Grande Bretagne: peut-on vraiment croire au Brexit?

Les français s’intêressent relativement peu à la Grande Bretagne depuis quelques années, depuis qu’on leur a fait comrprendre que l’Europe c’est l’axe franco allemand et que la dite Grande Bretagne n’a pas voulu adopter l’Euro.

C’est pourquoi les nouvelles électorales d’aujourd’hui doivent constituer pour eux une grande surprise avec cette victoire sans appel de David Cameron et du parti conservateur et la déroute des travaillistes, alors que les journalistes et les sondeurs, Britanniques comme Français nous prédisaient le retour du travaillisme ainsi que le succès de l’UKIP, le parti de ceux qui voulaient faire sortir la Grande Bretagne de l’Europe. Après une telle erreur d’appréciation, on ne nous fera plus croire que les médias ne nous manipulent pas quotidiennement, en fonction de leurs propres opinions.

Voila qui va nous faire prendre conscience des différences et de l’importance des types de scrutin. Car l’une des clés de ce scrutin c’est le fait qu’en Grande Brétagne les élections fonctionnent sur la base du scrutin uninominal à un tour là où nous fonctionnons sur la base d’un scrutin majoritaire à deux tours. Chez les britanniques, comme chez les américains, il n’y a qu’un tour de vote et celui qui arrive en tête des votes lors de ce premier tour est le député élu. Simple non? Tout aussi éliminateur également des nouveaux venus,Ukip en Grande Bretagne comme FN en France!

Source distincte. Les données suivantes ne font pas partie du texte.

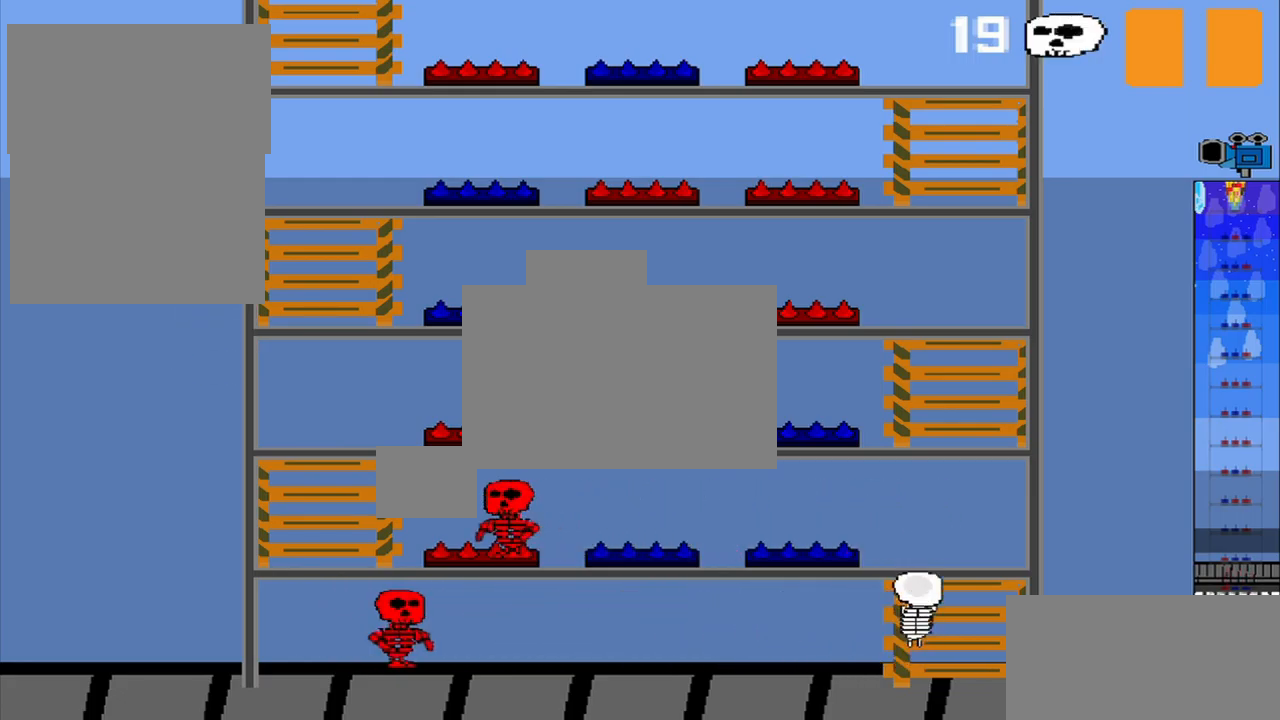
{"buttons": [], "left_stick": "center", "events": []}
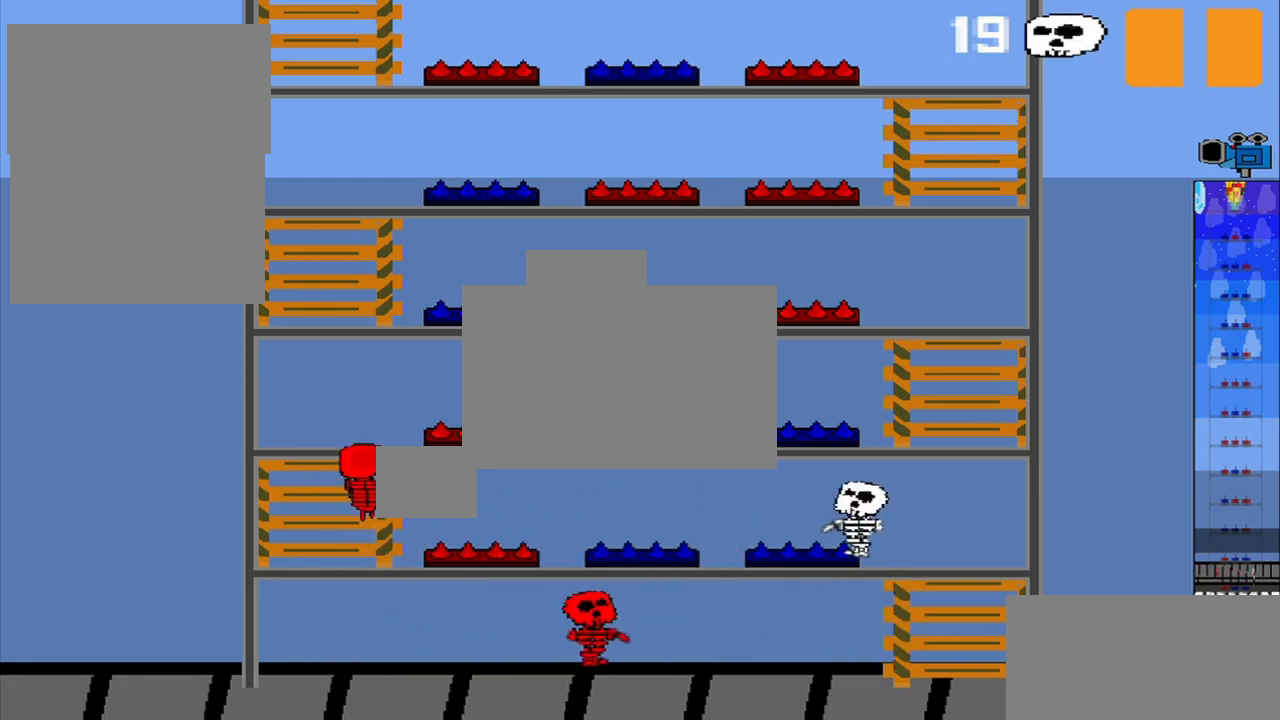
{"buttons": [], "left_stick": "center", "events": []}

Chaque système a forcément des avantages et des inconvénients, et nous savons que le système majoritaire à deux tours « à la française » avait été particulièrement choisi par les concepteurs de la constitution de notre 5ème république pour qu’il permette de mettre en place des majorités stables à l’Assemblée nationale après le désastre de la 4ème république et de ses changements permanents de gouvernements. Par contre on peut se demander lequel des deux systèmes révèle le « vrai » gagnant. Si nos journalistes, comme nos sondeurs, faisaient bien leur travail, ce serait intéressant qu’il nous fasse, à partir des résultats de ce scrutin britannique,une simulation des résultats qu’il aurait donné en scrutin majoritaire à deux tours. En démocratie, il serait important de savoir s’il n’y a pas un biais systématique introduit par le type de scrutin utilisé.

L’important est, bien sur, qu’il puisse y avoir des changements de majorité mais l’occurrence ou non peut en être très importante suivant les circonstances historiques dans lesquelles elles se produisent. Que se serait il passé si Winston Churchill et son parti n’avait pas eu la majorité aux élections britanniques au moment de la seconde guerre mondiale, par exemple?

Nous sommes aujourd’hui, dans un cas semblable de croisée des chemins car David Cameron avait assortie sa candidature de la promesse de faire un référendum d’içi 2017 sur le maintien de l’appartenance de la Grande Bretagne à l’Union Européenne ou bien d’en sortir. Ce que l’on appelle le Brexit, ou Britain Exit, Sortie de la Grande Bretagne, sur le mode d’expression du Grexit, Greece Exit,Sortie de la Grèce, inventé à l’occasion de la crise grecque.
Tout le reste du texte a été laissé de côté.